__PROBLEM STATEMENT__
The lines to reproduce run from the one containing "paused (boolean )" to the end of the listing. Reproduce them exactly, both ends included, and nothing else.

### DATA ###

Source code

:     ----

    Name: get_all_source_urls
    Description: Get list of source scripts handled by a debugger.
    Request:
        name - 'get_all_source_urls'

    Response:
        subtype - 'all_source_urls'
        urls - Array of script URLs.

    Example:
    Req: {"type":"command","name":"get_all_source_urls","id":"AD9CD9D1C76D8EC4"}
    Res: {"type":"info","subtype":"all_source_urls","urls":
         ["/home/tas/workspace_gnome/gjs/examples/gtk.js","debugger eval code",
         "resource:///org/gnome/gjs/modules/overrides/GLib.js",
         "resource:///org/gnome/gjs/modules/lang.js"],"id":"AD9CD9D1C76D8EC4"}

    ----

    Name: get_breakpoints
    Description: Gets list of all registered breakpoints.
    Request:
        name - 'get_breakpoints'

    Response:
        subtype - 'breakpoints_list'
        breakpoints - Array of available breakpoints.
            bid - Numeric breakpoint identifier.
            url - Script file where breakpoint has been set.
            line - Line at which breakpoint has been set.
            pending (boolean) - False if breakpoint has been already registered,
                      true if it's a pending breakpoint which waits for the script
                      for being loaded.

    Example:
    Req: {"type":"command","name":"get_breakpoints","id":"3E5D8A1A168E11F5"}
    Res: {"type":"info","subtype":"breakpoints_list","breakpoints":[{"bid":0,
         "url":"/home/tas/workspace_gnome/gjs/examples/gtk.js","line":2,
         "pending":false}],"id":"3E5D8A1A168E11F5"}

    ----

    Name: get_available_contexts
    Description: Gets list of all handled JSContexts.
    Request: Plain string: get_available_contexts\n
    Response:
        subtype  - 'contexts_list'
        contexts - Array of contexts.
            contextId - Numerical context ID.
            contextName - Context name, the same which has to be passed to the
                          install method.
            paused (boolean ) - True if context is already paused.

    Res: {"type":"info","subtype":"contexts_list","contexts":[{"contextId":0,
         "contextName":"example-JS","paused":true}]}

###

__WRITTEN ANSWER__
            paused (boolean ) - True if context is already paused.

    Res: {"type":"info","subtype":"contexts_list","contexts":[{"contextId":0,
         "contextName":"example-JS","paused":true}]}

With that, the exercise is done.